Plants and algae are photoautotrophs that gain their energy from sunlight, water, and gases in the air to create their own food. They draw water and minerals from the soil up through their roots. Then the plants absorb carbon dioxide in the air and release oxygen through tiny holes in their leaves, branches, and roots. This is a process called respiration. Sunlight gives chloroplasts energy to make glucose, which is their food source. Glucose is a sugar that is broken down by mitochondria into ATP, adenosine triphosphate, energy which the plant needs to connect carbon dioxide molecules together to form glucose.

The chemical formula for photosynthesis is 6CO2 + 6H2O + Light energy → C6H12O6 (sugar) + 6O2. Autotrophs are crucial for providing nutrition to all other forms of life.

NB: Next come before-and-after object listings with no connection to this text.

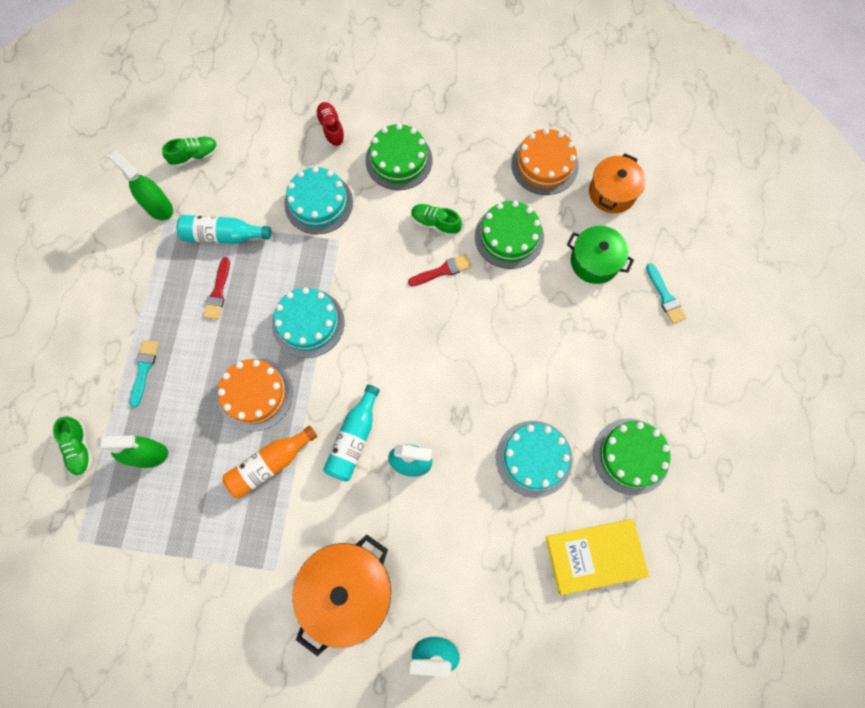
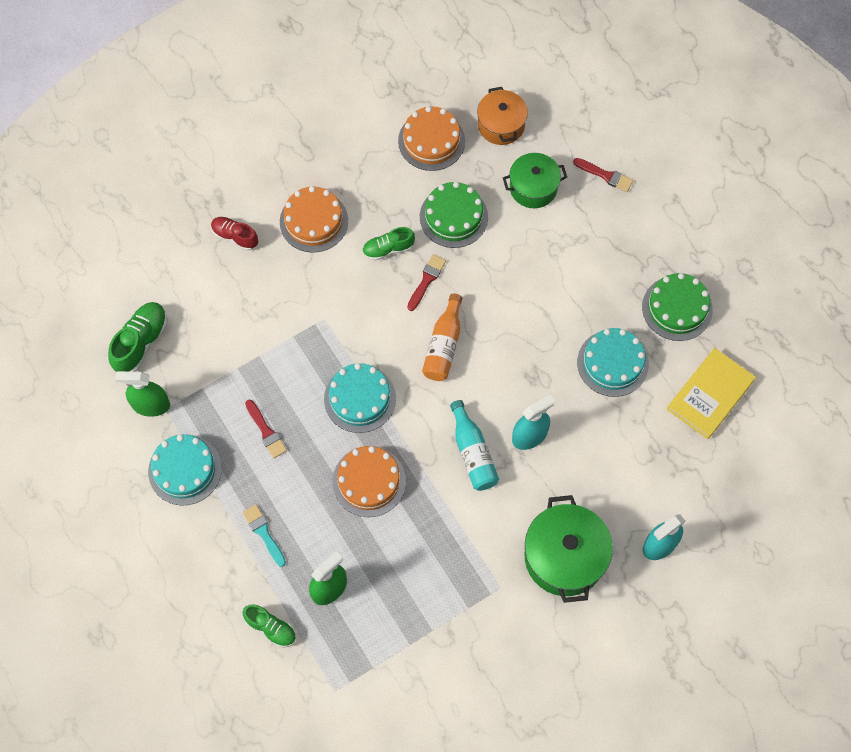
camera: 40 degrees left, 5 degrees down
(195, 156) = (141, 342): green shoe -> green shoe, size x1.51
(223, 235) = (227, 386): turquoise bottle -> none
(270, 464) = (428, 520): orange bottle -> orange bottle (443, 345)
(318, 203) = (281, 302): turquoise cake -> turquoise cake (185, 470)
(347, 591) = (564, 557): orange pot -> green pot
(399, 160) = (314, 221): green cake -> orange cake
(665, 296) = (605, 175): turquoise brush -> red brush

In places where there is not enough sunlight for photosynthesis, chemoautotrophs thrive. Chemoautotrophs include bacteria and fungi that live in the soil, deep in the ocean, and around volcanoes in hydrothermal vents. Instead of using the sun as a source of energy, they turn inorganic compounds into energy. Chemoautotrophs are believed to be one of the earliest living organisms, so they had to adapt to living off the few chemicals that were present on Earth which included iron, nitrogen, sulfur, and magnesium.